The following issues were raised:


·         The report stated that Internal Audit reviews that were included in the original plan for 2020/21 would be deferred to 2021/22, and that a risk assessment would be undertaken to establish whether each area was still required early in 2021 when the risk based internal audit plan for the year ahead was developed.  What risk assessment had been undertaken relating to them being deferred in the first place?

o   This was part of the assurance mapping exercise.  As part of the exercise, the auditors would be looking to see what was removed from the plan that was a key area to be included, and if there was anything else that was relevant to be included.  A comparison was being undertaken with other Councils to see what their plans were, what they had done in response to Covid and if any of these points were relevant to SHDC.  The outcome of this comparison exercise would be presented to a future meeting. 


·         How did the reduction in the number of audit days compare to other Councils?

o   Within the consortium, each authority’s plans had been reduced, in other areas, authorities had retained the same level of days. SHDC’s number of audit days had not been reduced as much as other authorities.  Some areas that were to be looked at in the current year, such as Planning and Licensing (day to day business and how long-term effects of Covid were affecting day to day business) would be considered next year. 


·         As the number of audit days had reduced, would the amount of payment for the audit also be reduced, or would it be held in contingency for the future?

o   In terms of the contract, TIAA were only paid for the work delivered.  It was a flexible contract therefore a reduction in days would result in a reduction in income for TIAA, although there was a contingency in place to cover this.


·         The report stated that the decrease in the amount of days for the audit represented the absolute minimum assurance required to form a caveated opinion on the governance, risk management and control framework for 2020/21.  Were the auditors satisfied with the amount of audit that was being undertaken?
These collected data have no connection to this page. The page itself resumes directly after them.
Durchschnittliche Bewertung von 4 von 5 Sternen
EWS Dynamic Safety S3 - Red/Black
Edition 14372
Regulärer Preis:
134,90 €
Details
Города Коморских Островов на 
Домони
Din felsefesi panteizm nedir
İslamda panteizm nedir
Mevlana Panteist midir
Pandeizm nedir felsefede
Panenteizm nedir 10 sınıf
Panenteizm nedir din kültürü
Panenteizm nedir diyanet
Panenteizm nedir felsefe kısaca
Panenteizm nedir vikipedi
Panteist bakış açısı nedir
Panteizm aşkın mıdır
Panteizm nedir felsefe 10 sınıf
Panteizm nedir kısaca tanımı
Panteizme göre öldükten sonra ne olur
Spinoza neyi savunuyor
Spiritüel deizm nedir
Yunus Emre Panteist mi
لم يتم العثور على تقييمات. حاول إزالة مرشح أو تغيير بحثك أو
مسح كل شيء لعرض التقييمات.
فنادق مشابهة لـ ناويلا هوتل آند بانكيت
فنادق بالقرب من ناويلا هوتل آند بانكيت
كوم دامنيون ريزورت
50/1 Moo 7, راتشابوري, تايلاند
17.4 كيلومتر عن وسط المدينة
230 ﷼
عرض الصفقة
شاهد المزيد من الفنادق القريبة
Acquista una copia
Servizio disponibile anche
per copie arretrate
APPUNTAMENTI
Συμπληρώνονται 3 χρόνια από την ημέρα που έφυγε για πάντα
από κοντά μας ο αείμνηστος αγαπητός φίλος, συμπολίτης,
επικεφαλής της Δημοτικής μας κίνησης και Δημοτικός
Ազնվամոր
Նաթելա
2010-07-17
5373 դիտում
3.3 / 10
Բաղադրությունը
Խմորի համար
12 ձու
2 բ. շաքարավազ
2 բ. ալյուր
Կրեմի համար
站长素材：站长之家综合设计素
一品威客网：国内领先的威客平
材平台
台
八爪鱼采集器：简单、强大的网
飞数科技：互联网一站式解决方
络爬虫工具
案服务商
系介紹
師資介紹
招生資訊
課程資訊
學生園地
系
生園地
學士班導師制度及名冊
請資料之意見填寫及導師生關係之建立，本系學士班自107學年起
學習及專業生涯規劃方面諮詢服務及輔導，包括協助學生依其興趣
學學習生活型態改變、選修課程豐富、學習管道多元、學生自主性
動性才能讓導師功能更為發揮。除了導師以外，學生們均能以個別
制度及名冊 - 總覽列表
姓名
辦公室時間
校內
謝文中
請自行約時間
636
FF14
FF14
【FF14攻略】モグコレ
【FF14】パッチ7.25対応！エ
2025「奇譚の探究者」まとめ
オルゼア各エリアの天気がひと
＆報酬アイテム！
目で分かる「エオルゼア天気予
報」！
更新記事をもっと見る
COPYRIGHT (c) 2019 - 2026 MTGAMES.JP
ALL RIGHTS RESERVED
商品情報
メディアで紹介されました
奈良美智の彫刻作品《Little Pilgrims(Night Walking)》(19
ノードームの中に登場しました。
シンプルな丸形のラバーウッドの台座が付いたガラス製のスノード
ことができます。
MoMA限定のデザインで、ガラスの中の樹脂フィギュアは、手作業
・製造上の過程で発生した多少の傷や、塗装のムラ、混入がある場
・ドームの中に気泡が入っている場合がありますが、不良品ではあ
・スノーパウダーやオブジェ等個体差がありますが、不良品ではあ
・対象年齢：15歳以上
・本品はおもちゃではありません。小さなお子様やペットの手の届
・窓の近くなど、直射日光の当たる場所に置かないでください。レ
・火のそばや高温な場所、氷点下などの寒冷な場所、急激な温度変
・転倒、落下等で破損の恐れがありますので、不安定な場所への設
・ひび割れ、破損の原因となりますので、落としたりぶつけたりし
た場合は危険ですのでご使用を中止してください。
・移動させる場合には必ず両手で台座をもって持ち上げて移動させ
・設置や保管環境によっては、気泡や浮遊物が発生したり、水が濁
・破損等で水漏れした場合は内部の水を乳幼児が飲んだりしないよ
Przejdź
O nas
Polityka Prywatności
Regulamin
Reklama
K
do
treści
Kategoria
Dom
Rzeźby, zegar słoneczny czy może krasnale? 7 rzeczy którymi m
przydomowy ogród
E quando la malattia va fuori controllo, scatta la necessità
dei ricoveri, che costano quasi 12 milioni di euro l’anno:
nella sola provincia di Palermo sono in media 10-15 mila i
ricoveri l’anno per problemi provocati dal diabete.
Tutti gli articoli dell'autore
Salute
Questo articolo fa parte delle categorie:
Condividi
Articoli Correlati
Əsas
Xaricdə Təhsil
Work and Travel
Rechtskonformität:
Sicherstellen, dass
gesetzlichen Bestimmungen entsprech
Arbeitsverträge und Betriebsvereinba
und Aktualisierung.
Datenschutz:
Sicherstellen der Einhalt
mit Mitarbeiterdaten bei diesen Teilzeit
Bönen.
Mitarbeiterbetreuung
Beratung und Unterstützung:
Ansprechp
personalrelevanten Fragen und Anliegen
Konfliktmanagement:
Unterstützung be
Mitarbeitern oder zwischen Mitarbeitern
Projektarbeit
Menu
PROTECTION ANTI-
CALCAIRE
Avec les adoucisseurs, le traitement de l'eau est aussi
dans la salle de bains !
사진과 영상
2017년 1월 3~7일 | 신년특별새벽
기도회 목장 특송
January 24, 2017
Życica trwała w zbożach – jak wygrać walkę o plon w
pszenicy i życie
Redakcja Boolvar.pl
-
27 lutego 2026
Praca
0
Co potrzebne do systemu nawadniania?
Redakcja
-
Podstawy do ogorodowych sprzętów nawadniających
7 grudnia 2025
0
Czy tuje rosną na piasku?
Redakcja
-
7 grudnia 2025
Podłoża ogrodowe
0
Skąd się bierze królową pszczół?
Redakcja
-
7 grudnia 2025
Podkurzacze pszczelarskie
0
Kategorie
o   Again, this was part of the assurance mapping exercise.  A detailed review of the response to Covid was being undertaken and management assurances for each of the areas had been gained.  The outcome of the assurance mapping exercise would be presented to the next meeting of the Committee and would highlight whether actions had been undertaken to an appropriate level.  Another issue for small councils was payments to businesses, the impact of it and how individual councils were responding to this.  The assurance mapping exercise was currently being finalised and consideration would be given to whether the number of audit days should be increased. Consideration was also being given to potentially including another audit and the options for this were to either add to the current year’s plan or move to next year’s plan.


·         With the deferment of a number of audits from this year to next year, did the Authority and TIAA have sufficient resources to undertake next year’s programmes in a timely manner, not knowing whether the current difficulties that the Covid pandemic had caused would continue into next year.

o   For the current year, resources had already been allocated to the various audits within the plan.  Quarter 3 was already well underway, and resources had been allocated to quarter 4.  Consideration had also been given to the resourcing requirements for the next year, with the amount of work going up, and there was spare capacity available to do this.  TIAA was well placed to deliver the audits.



That the revised internal audit plan of work for 2020/21 be noted.